Regional Administrator Peter D. Lopez said: “These companies sent mercury-containing materials to this site where they were improperly handled, resulting in mercury being released into the environment and putting people in the area at risk. Thankfully, EPA was able to take action to address the risk, and this settlement holds the companies accountable, ensuring that taxpayers don’t bear the full burden of the cleanup at this site.”
As alleged in the complaint filed yesterday in White Plains federal District Court, each of the Defendants arranged for the sale and transport of used or scrap mercury, or mercury-containing products, directly or indirectly to Port Refinery. Port Refinery then processed these materials as part of a mercury refining business it operated out of a residence in Rye Brook, New York. Port Refinery’s treatment and processing of the scrap mercury sent by the Defendants and other parties led to extensive releases of mercury, a hazardous substance, requiring two separate clean-up actions by EPA. In connection with the second clean-up, which began in 2004, EPA has incurred costs at the Site for a variety of investigative and removal activities, including, among other things, excavating and disposing of more than 9,300 tons of mercury-contaminated soil from the Site.
In the consent decree filed yesterday, the Defendants admit and accept responsibility for the following:
- EPA has determined that from the 1970s through the early 1990s, Port Refinery engaged in, among other things, the business of mercury reclaiming, refining, and processing.
- Port Refinery operated in the Village of Rye Brook out of a two-story garage bordered by private residences on its south, east, and west sides.
- EPA has determined that Port Refinery took virtually no environmental precautions or safety measures during its mercury refinement process.
- EPA has determined that Port Refinery released a significant amount of mercury into the environment, contaminating the Site.
- EPA has determined that mercury from the Defendants’ mercury-containing products was comingled at the Site and contributed to the mercury released into the environment.
- Defendants delivered materials containing scrap mercury to Port Refinery during its period of operations.
Pursuant to the consent decree, the Defendants will pay a total of $142,653 in costs incurred by EPA, consisting of $93,076 to be paid by Cytec, and $49,577 to be paid by National Grid.
This lawsuit is the United States’ fifth lawsuit against responsible parties to recover clean-up costs for the second clean-up at the Site.
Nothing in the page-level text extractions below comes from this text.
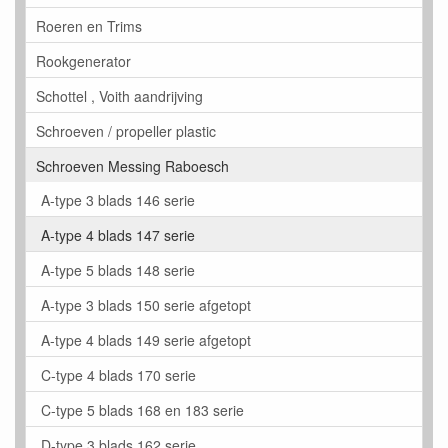
Roeren en Trims
Rookgenerator
Schottel , Voith aandrijving
Schroeven / propeller plastic
Schroeven Messing Raboesch
A-type 3 blads 146 serie
A-type 4 blads 147 serie
A-type 5 blads 148 serie
A-type 3 blads 150 serie afgetopt
A-type 4 blads 149 serie afgetopt
C-type 4 blads 170 serie
C-type 5 blads 168 en 183 serie
D-type 3 blads 162 serie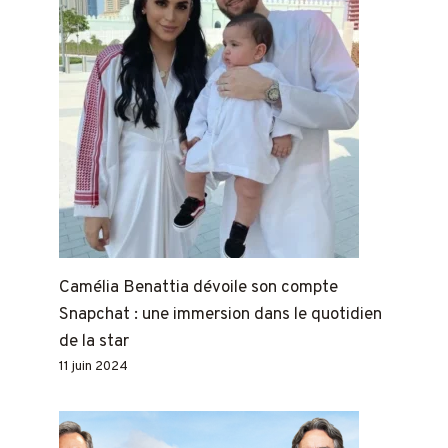
Camélia Benattia dévoile son compte
Snapchat : une immersion dans le quotidien
de la star
11 juin 2024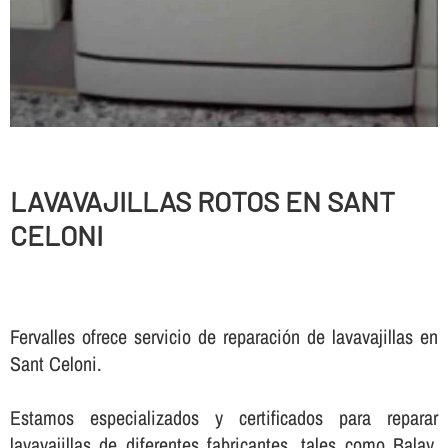
LAVAVAJILLAS ROTOS EN SANT
CELONI
Fervalles ofrece servicio de reparación de lavavajillas en
Sant Celoni.
Estamos especializados y certificados para reparar
lavavajillas de diferentes fabricantes, tales como Balay,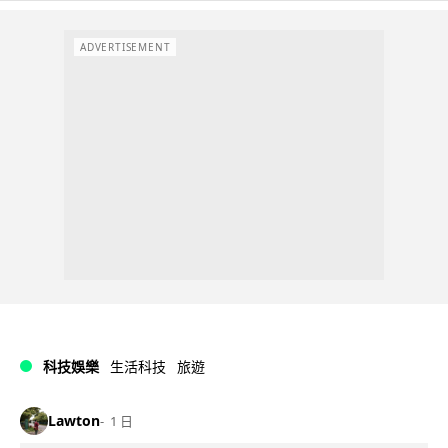
ADVERTISEMENT
科技娛樂
生活科技
旅遊
Lawton
1 日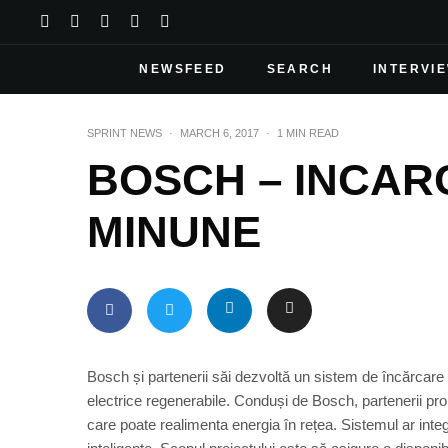
NEWSFEED
SEARCH
INTERVI
SPRINT NEWS
·
MARCH 6, 2017
·
1 MIN READ
BOSCH – INCAR
MINUNE
Bosch și partenerii săi dezvoltă un sistem de încărcare 
electrice regenerabile. Conduși de Bosch, partenerii pr
care poate realimenta energia în rețea. Sistemul ar integ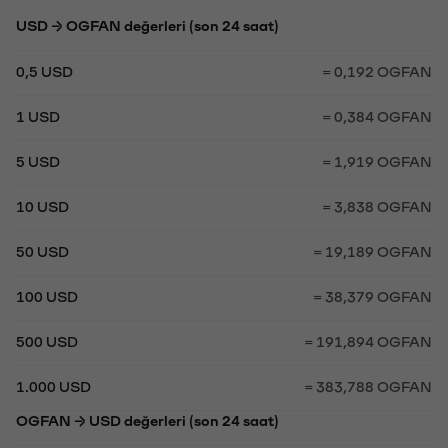
USD → OGFAN değerleri (son 24 saat)
0,5 USD
= 0,192 OGFAN
1 USD
= 0,384 OGFAN
5 USD
= 1,919 OGFAN
10 USD
= 3,838 OGFAN
50 USD
= 19,189 OGFAN
100 USD
= 38,379 OGFAN
500 USD
= 191,894 OGFAN
1.000 USD
= 383,788 OGFAN
OGFAN → USD değerleri (son 24 saat)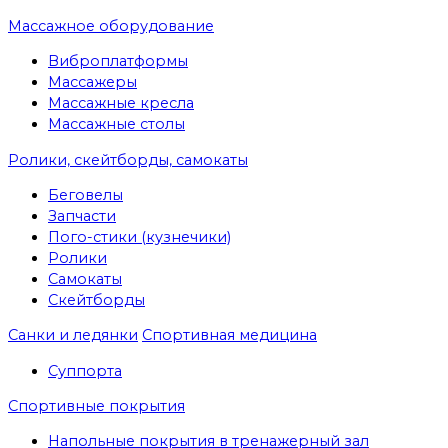
Массажное оборудование
Виброплатформы
Массажеры
Массажные кресла
Массажные столы
Ролики, скейтборды, самокаты
Беговелы
Запчасти
Пого-стики (кузнечики)
Ролики
Самокаты
Скейтборды
Санки и ледянки
Спортивная медицина
Суппорта
Спортивные покрытия
Напольные покрытия в тренажерный зал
Prior to this settlement, the United States had recovered $827,229 from other responsible parties. The United States is continuing to pursue its claims against additional potentially responsible parties.
The consent decree will be lodged with the District Court for a period of at least 30 days before it is submitted for the Court’s approval, to provide public notice and to afford members of the public the opportunity to comment on the consent decree.
This case is being handled by the Office’s Environmental Protection Unit. Assistant U.S. Attorney Anthony J. Sun is in charge of the case.